The National Security Agency released a Cybersecurity Advisory concerning VMware products. According to the NSA’s Advisory, Russian state-sponsored actors have been exploiting a vulnerability in VMware software to access protected data on affected systems.
Affected products
The company released a patch for the Command Injection Vulnerability captured in CVE-2020-4006 on December 3rd. NSA also announced that to be able to exploit the vulnerability, password-based access to the web-based management interface of the device is required. Thus, using stronger and unique passwords lowers the risk.
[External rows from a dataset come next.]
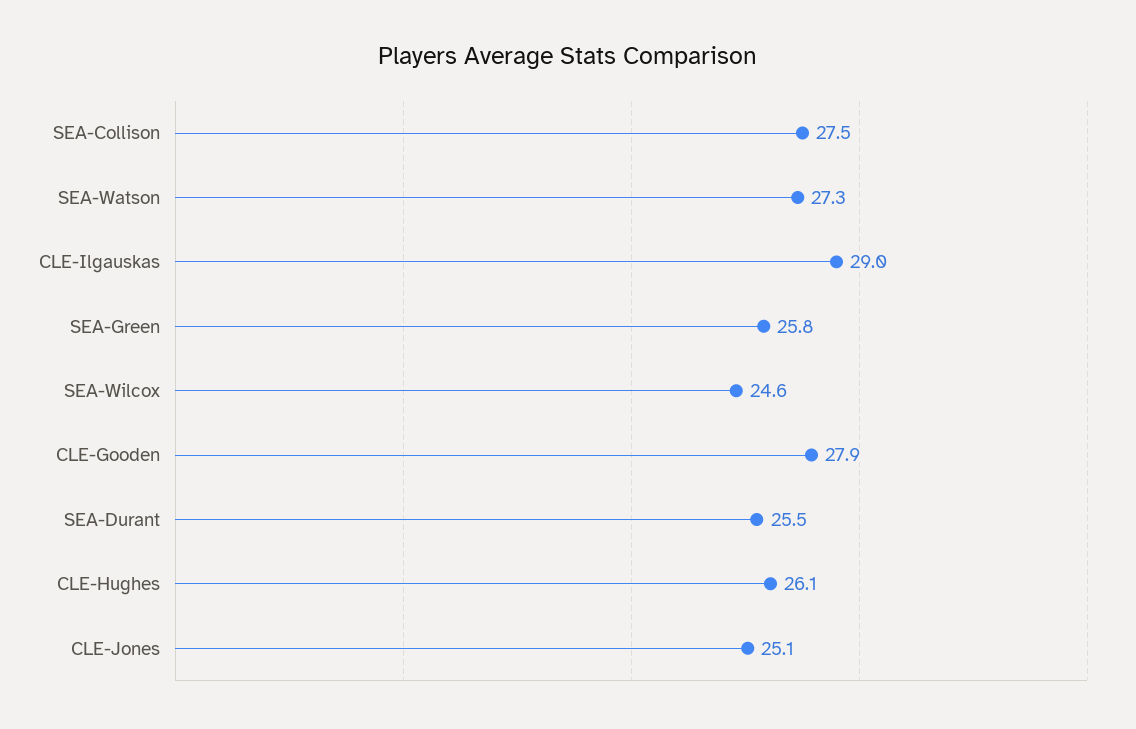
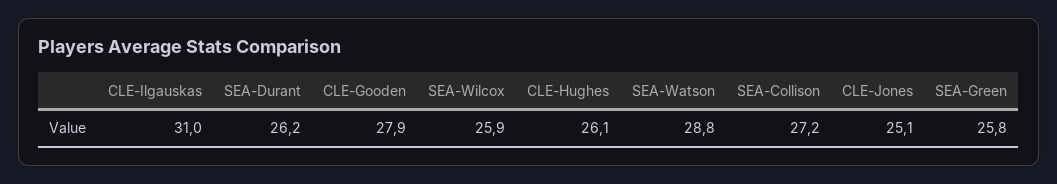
SEA-Collison: 27.5 -> 27.2
SEA-Watson: 27.3 -> 28.8
CLE-Ilgauskas: 29 -> 31
SEA-Wilcox: 24.6 -> 25.9
SEA-Durant: 25.5 -> 26.2

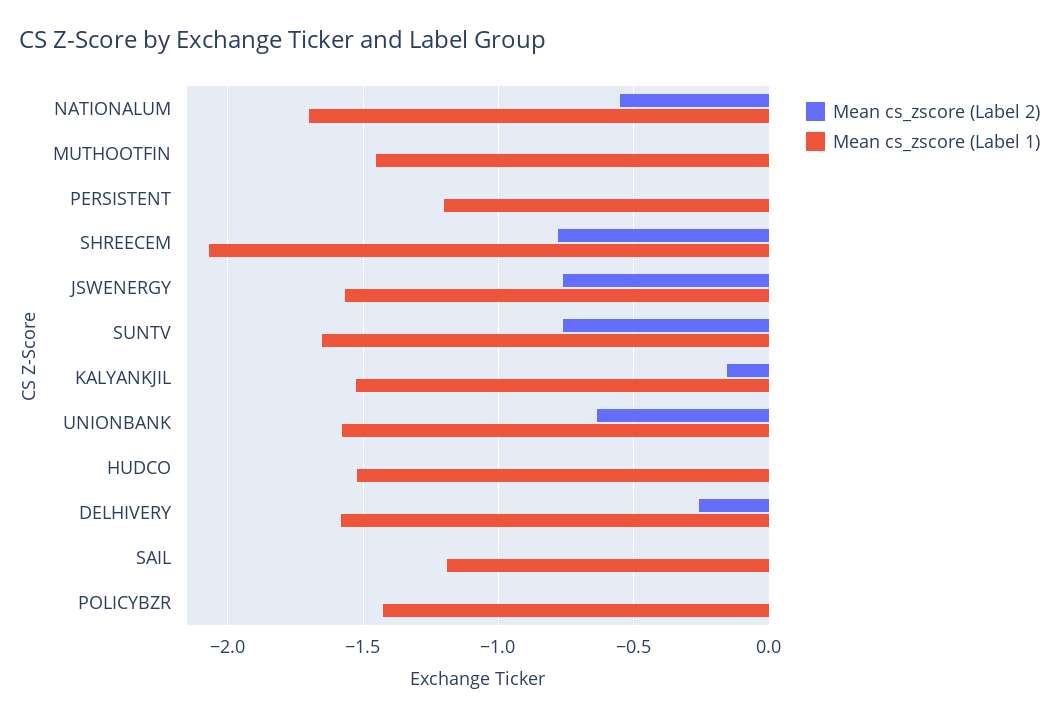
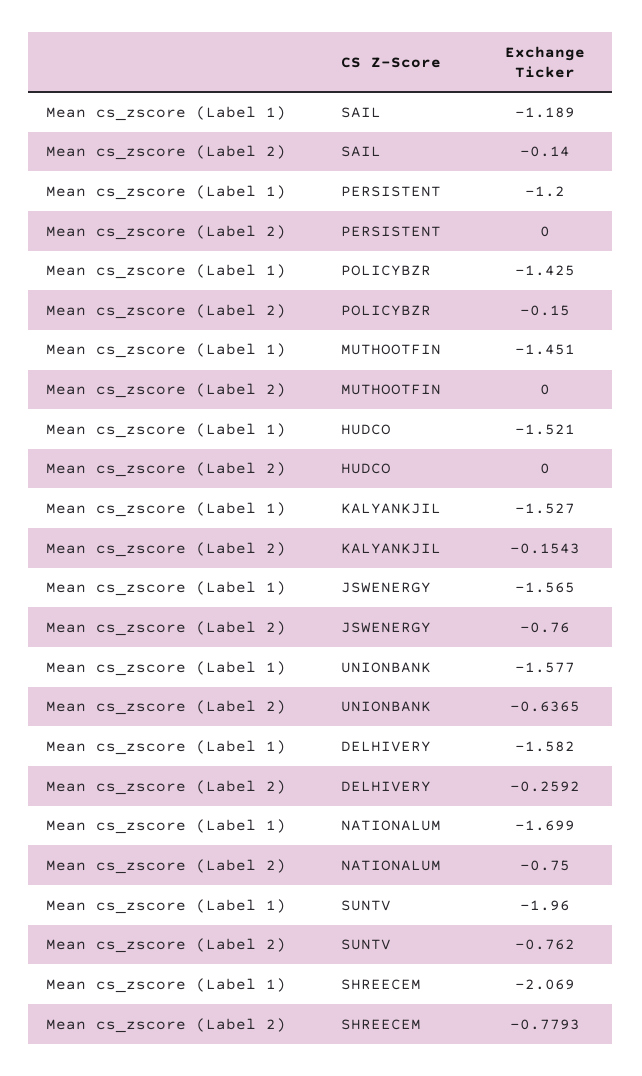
Mean cs_zscore (Label 2), NATIONALUM: -0.55 -> -0.75
Mean cs_zscore (Label 1), SUNTV: -1.65 -> -1.96
Mean cs_zscore (Label 2), SAIL: 0 -> -0.14
Mean cs_zscore (Label 2), POLICYBZR: 0 -> -0.15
The risk is also lowered if the interface is not accessible from the Internet.
- VMware Workspace ONE Access (Access) 20.01 and 20.10on Linux
- VMware Workspace ONE Access Connector (Access Connector)
- VMware Identity Manager (vIDM) 3.3.1, 3.3.2, and 3.3.3on Linux
- VMware Identity Manager Connector (vIDM Connector) 3.3.1, 3.3.2, 3.3.3, 19.03
- VMware Cloud Foundation 4.x
- vRealize Suite Lifecycle Manager 8.x
NSA also stated that the Agency encourages the National Security System (NSS), Department of Defense (DoD), and Defense Industrial Base (DIB) network administrators to prioritize mitigation of the vulnerability on affected servers. NSA also published workarounds for the vulnerability in the advisory. In the advisory, NSA also noted,
“Since the server requires that passwords be intentionally chosen upon installation, there are no known default passwords. Setting the password to a strong unique password would make it more difficult to exploit, but would likely not mitigate an existing compromise.
It is critical when running products that perform authentication that the server and all the services that depend on it are properly configured for secure operation and integration. Otherwise, SAMLassertions could be forged, granting access to numerous resources. If integrating authentication servers with ADFS, NSA recommends following Microsoft’s best practices, especially for securing SAML assertions and requiring multi-factor authentication.”